Fresh Eyes: The Devil's Backbone (2001)
I really should not need to explain how good of a director Guillermo Del Toro is to anyone reading this. Pan’s Labyrinth probably ranks somewhere among my top 25 films. I love Pacific Rim, Cronos, and Crimson Peak, and am heavily anticipating The Shape of Water when it releases later this year. However, I’ve often heard great things about The Devil’s Backbone, which I assumed to be in a similar vein to Pan’s Labyrinth, based on the Criterion cover alone. So for this week’s Fresh Eyes, I opted to have a look at The Devil’s Backbone, which has been begging to be taken off the shelf for some time now. I think I made a good decision.
Set during the tail end of the Spanish Civil War, the film centers around a young boy named Carlos (Fernando Tielve), who gets dropped off at an orphanage by two soldiers, as his father died fighting in the war. He eventually finds a place among the other children, and learns about Santi (Junio Valverde), a child who lived in the orphanage and died under mysterious circumstances. A concurrent plotline involves Jacinto (Eduardo Noriega) attempting to rob the couple running the orphanage, abusing the other orphans, and plotting the general downfall of the orphanage.
The presence of the Spanish Civil War in the film adds a layer of uncertainty and dread to proceedings. Every character in the film is touched or affected by this war, a fact only reinforced by the presence of the bomb in the middle of the courtyard. Even though the orphanage is way out in rural Spain, it cannot escape the horrors of war and violence humanity are capable of. Since the couple running the orphanage are closely involved with the Republican forces, the children essentially become trapped by the war itself. When Carlos arrives at the orphanage, Carmen (Marisa Paredes) tries to reassure him by saying the orphanage is not a prison, and he should try and make himself comfortable. However, Carlos and the other children are indeed trapped there, but not by bars. The threat of violence and war keeps these kids in place, as it is implied they are all here because of the war, and the older couple are agents of the war keeping them in the orphanage.
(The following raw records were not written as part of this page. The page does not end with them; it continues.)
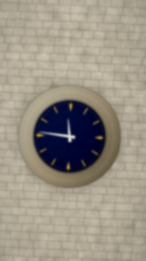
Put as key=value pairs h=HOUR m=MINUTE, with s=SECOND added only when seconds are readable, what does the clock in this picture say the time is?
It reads h=11 m=46
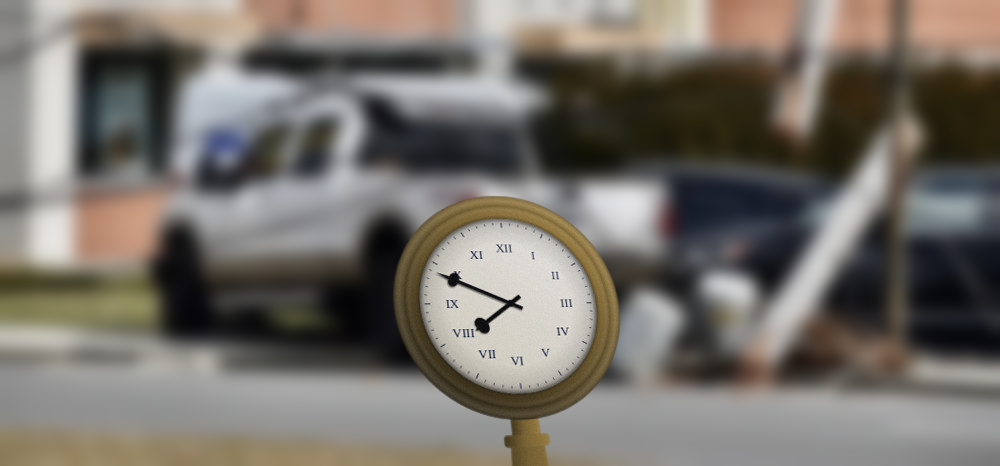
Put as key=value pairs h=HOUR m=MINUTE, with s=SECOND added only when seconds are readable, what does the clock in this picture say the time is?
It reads h=7 m=49
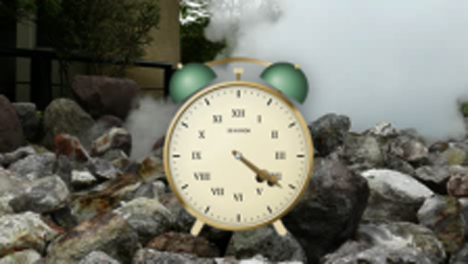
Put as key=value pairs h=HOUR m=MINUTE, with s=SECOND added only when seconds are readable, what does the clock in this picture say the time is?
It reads h=4 m=21
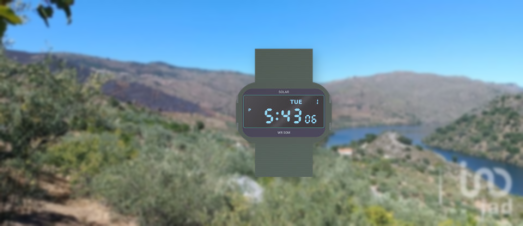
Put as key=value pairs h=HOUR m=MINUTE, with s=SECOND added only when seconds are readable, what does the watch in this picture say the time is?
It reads h=5 m=43 s=6
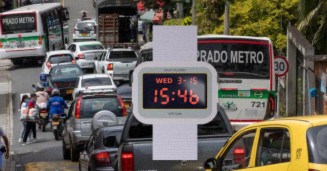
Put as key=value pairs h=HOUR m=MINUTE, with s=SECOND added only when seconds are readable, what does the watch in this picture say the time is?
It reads h=15 m=46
On top of this, Jacinto represents the constant threat of domestic abuse, made real by his actions towards Santi and, later on, Carmen and Dr. Casares (Federico Luppi).
This undercurrent of violence and human cruelty is only made stronger by Del Toro’s masterful grasp on Gothic film and literature. In Gothic literature, the supernatural elements of the narrative are often serve as a counterpoint to the human cruelty on display. Del Toro understands this immensely well, as he often returns to Gothic imagery and symbolism in his films. While not as visually Gothic as Crimson Peak or Pan’s Labyrinth, Del Toro creates an atmosphere of believable Gothic terror in The Devil’s Backbone. The orphanage is a stand in for the archetypal castle, situated in the middle of nowhere and in a state of disarray. Santi is the ghost that everyone fears and speaks about in hushed tones, but ends up one of the most tragic figures in the film while Jacinto is the actual threat to everyone’s well-being. Ultimately, the point of Gothic literature is to highlight the cruelty and violence that humans are capable of towards each other. Del Toro uses the Spanish Civil War setting and the presence of Santi’s ghost to discuss themes of greed, murder, adultery, and bullying.
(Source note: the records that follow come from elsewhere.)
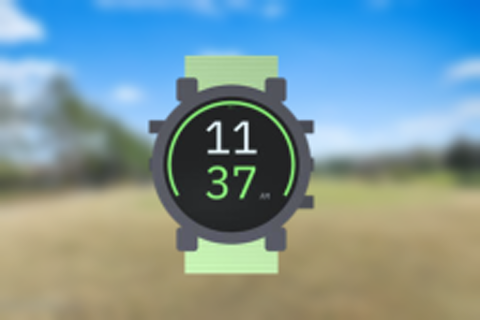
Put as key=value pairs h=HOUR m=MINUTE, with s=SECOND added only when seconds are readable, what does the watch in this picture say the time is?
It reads h=11 m=37
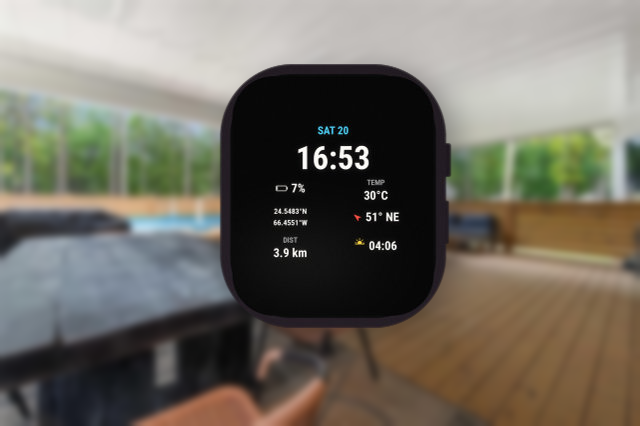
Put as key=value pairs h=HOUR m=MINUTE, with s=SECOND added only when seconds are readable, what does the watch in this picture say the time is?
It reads h=16 m=53
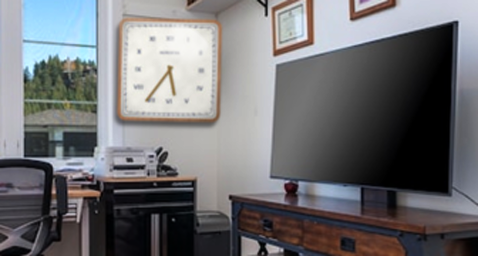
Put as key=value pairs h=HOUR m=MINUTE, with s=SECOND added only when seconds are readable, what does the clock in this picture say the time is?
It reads h=5 m=36
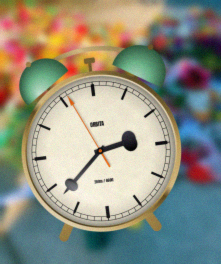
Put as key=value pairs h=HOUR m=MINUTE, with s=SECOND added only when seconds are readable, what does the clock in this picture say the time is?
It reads h=2 m=37 s=56
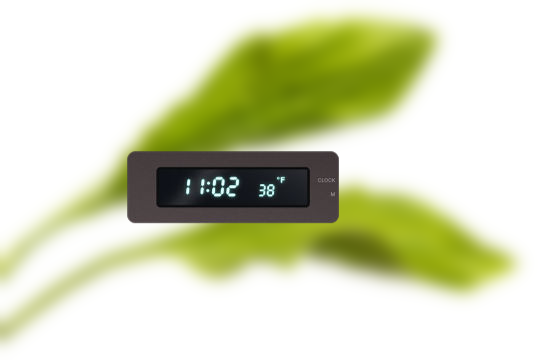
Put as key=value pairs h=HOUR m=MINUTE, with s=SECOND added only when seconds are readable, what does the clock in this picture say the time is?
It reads h=11 m=2
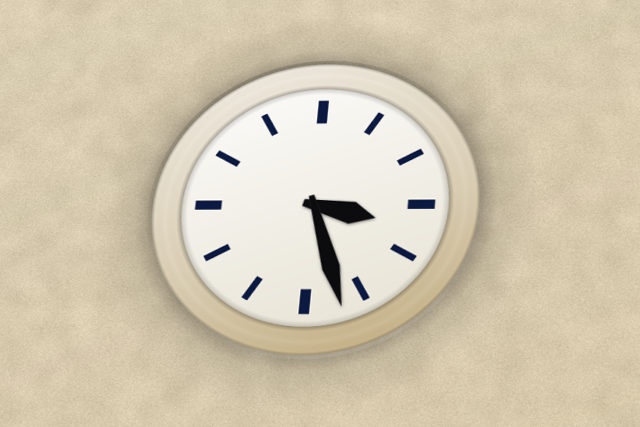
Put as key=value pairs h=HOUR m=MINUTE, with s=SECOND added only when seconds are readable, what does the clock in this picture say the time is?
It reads h=3 m=27
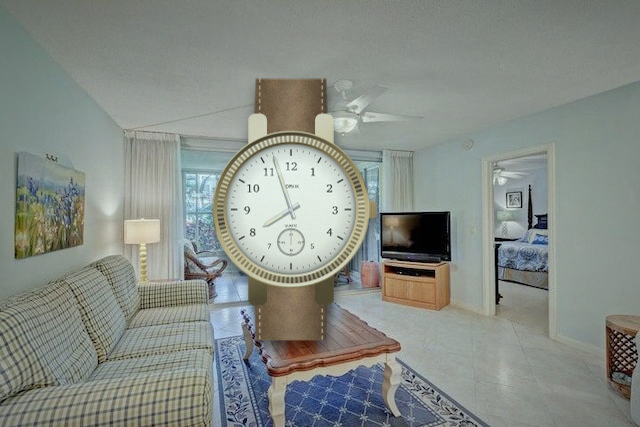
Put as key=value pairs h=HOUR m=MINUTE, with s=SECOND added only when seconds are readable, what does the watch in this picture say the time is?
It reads h=7 m=57
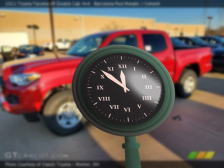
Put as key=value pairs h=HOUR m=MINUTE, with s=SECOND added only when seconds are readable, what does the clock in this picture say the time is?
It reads h=11 m=52
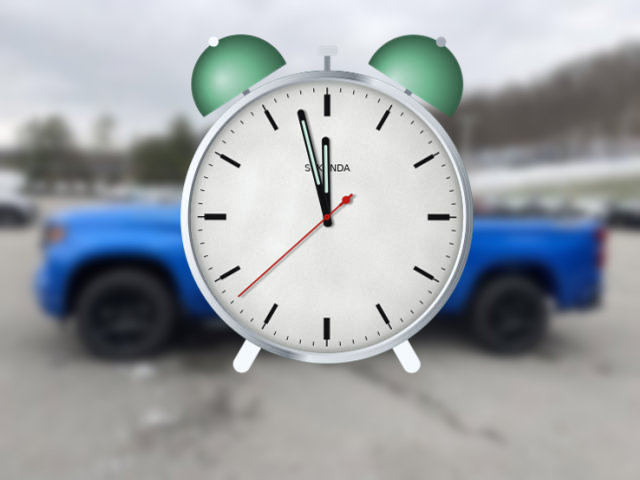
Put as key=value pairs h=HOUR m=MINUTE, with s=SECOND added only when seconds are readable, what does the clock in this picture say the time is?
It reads h=11 m=57 s=38
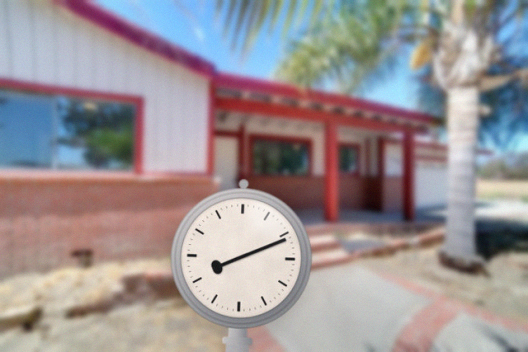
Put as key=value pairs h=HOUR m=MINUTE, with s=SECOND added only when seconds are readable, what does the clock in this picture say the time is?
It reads h=8 m=11
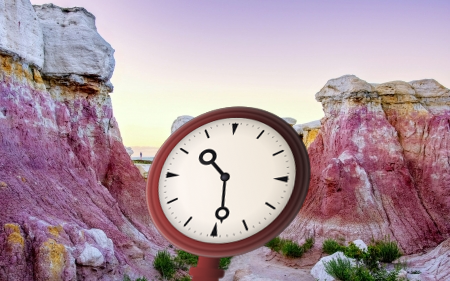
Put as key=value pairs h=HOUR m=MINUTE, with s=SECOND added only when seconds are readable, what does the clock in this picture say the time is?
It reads h=10 m=29
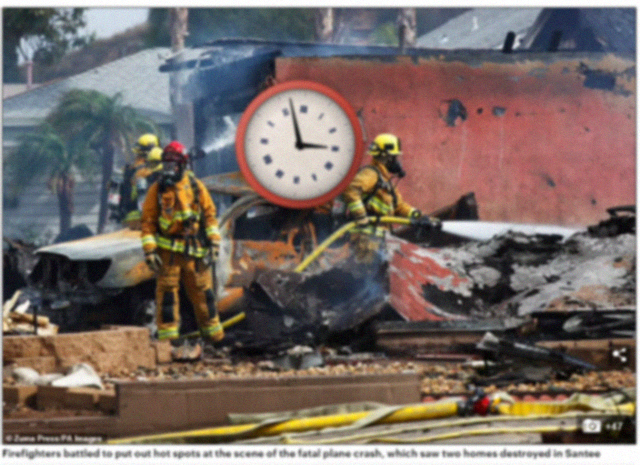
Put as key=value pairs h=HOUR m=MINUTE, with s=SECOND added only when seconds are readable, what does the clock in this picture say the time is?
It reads h=2 m=57
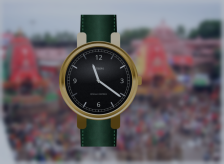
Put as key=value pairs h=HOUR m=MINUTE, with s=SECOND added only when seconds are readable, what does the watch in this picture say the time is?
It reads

All these themes would not come through half as well without the stellar performances throughout. The film’s emotional core rests on the shoulders of the child actors, and they all knock it out of the park. Fernando Tielve delivers a complex, emotionally layered performance, perfectly balancing curiosity, terror, and sadness, but while maintaining believable childlike behavior and mannerisms. Junio Valverde, for the little bit he is on screen, is both horrifying as the ghost and saddening as a child, giving a horrifyingly believable death scene. Del Toro is great at directing children, much in the same way Spielberg is. It is an accomplishment that so much is asked of the child actors, and they deliver on everything and more.
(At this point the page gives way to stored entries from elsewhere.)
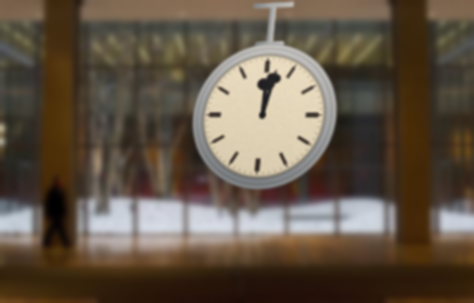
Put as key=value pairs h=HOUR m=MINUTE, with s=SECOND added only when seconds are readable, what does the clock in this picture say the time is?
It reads h=12 m=2
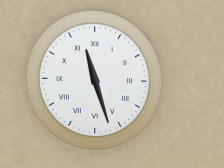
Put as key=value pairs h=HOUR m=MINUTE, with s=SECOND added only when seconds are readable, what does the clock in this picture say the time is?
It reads h=11 m=27
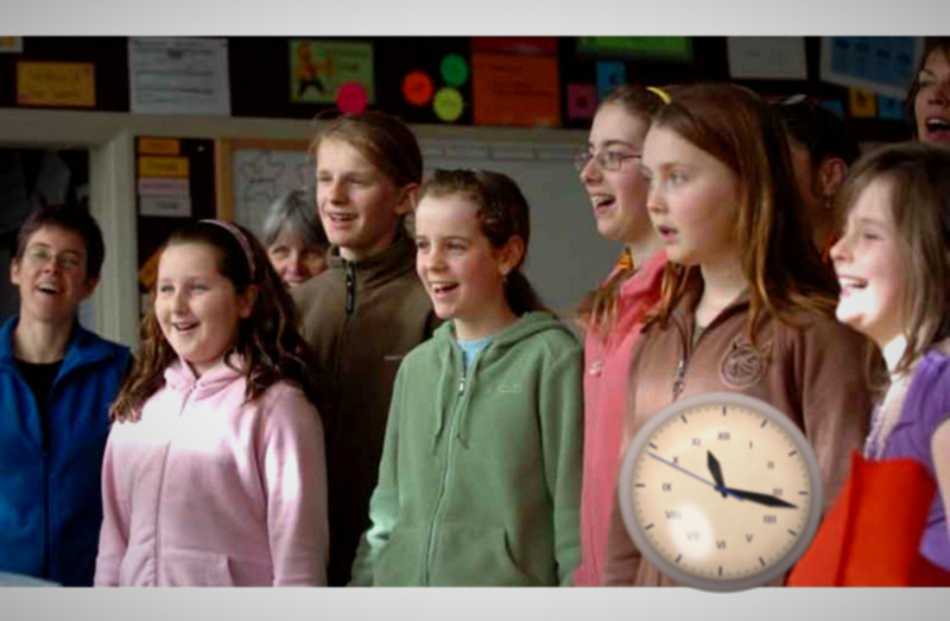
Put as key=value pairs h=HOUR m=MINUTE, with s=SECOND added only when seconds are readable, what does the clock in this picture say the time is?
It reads h=11 m=16 s=49
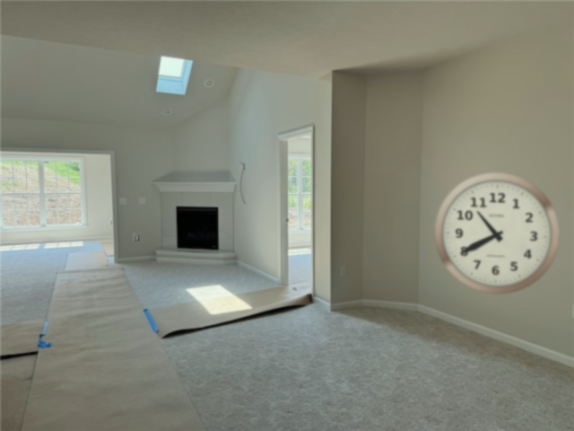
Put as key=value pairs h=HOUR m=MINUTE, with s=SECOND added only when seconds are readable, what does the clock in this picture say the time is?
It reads h=10 m=40
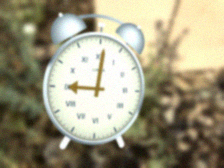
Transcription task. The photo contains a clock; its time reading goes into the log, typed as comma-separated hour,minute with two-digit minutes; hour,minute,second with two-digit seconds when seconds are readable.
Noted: 9,01
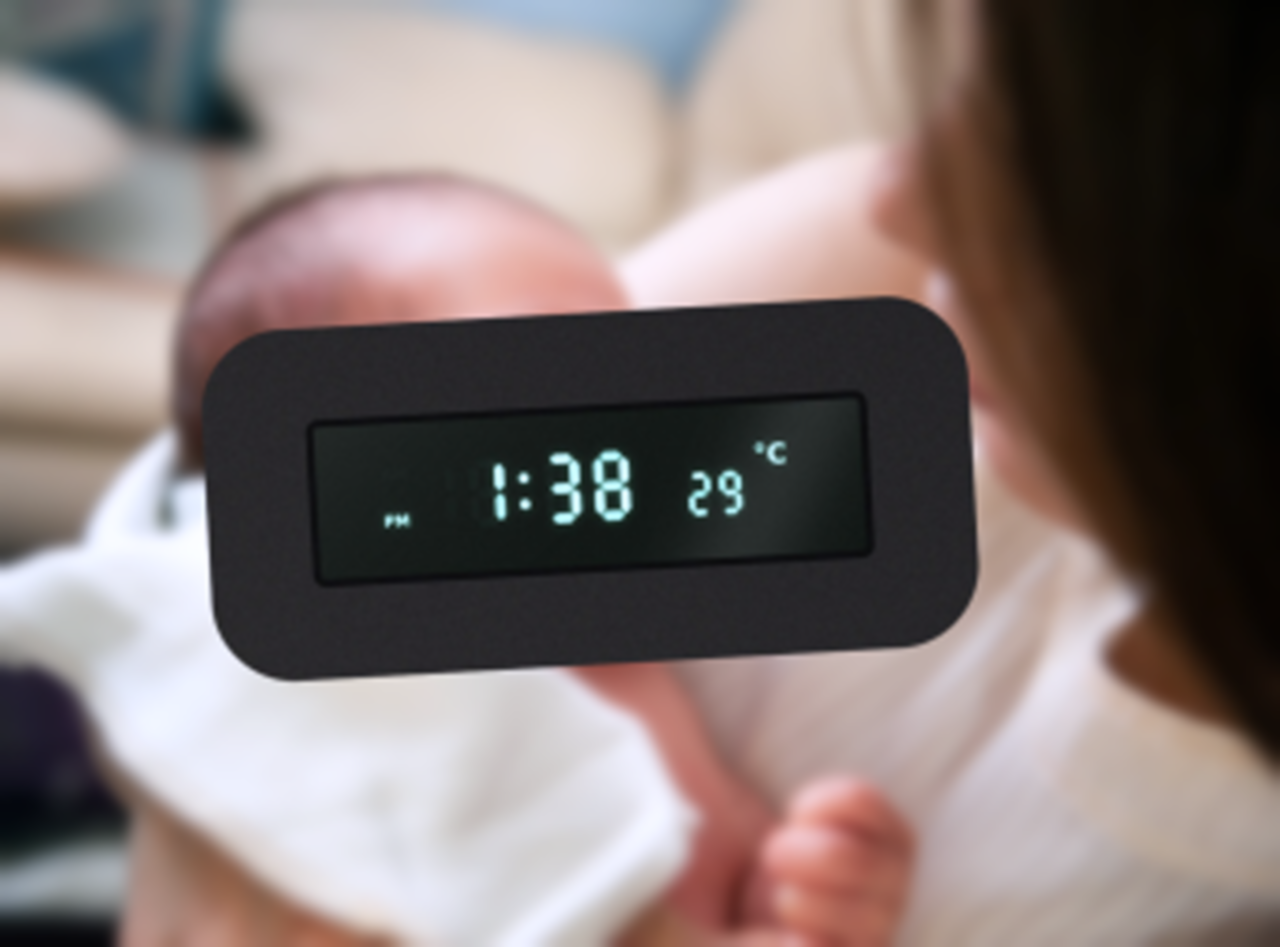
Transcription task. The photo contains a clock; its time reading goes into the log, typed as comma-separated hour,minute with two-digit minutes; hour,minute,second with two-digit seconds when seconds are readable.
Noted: 1,38
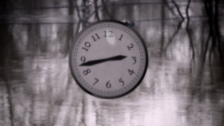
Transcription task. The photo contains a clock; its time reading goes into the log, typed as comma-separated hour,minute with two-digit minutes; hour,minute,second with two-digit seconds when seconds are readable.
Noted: 2,43
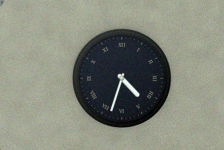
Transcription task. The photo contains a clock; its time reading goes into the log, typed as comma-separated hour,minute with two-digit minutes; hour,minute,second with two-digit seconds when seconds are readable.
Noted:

Guillermo Del Toro’s library continually impresses me. With each new film I see from him, the more convinced I am that he is one of the most talented directors working today. The Devil’s Backbone struck a chord with me due to the Gothic overtones and themes, and by the end of the film I was more engaged with it than any other film I’ve watched for Fresh Eyes so far. After seeing this, I am even more excited for The Shape of Water, and will be in that theater on opening night, guaranteed.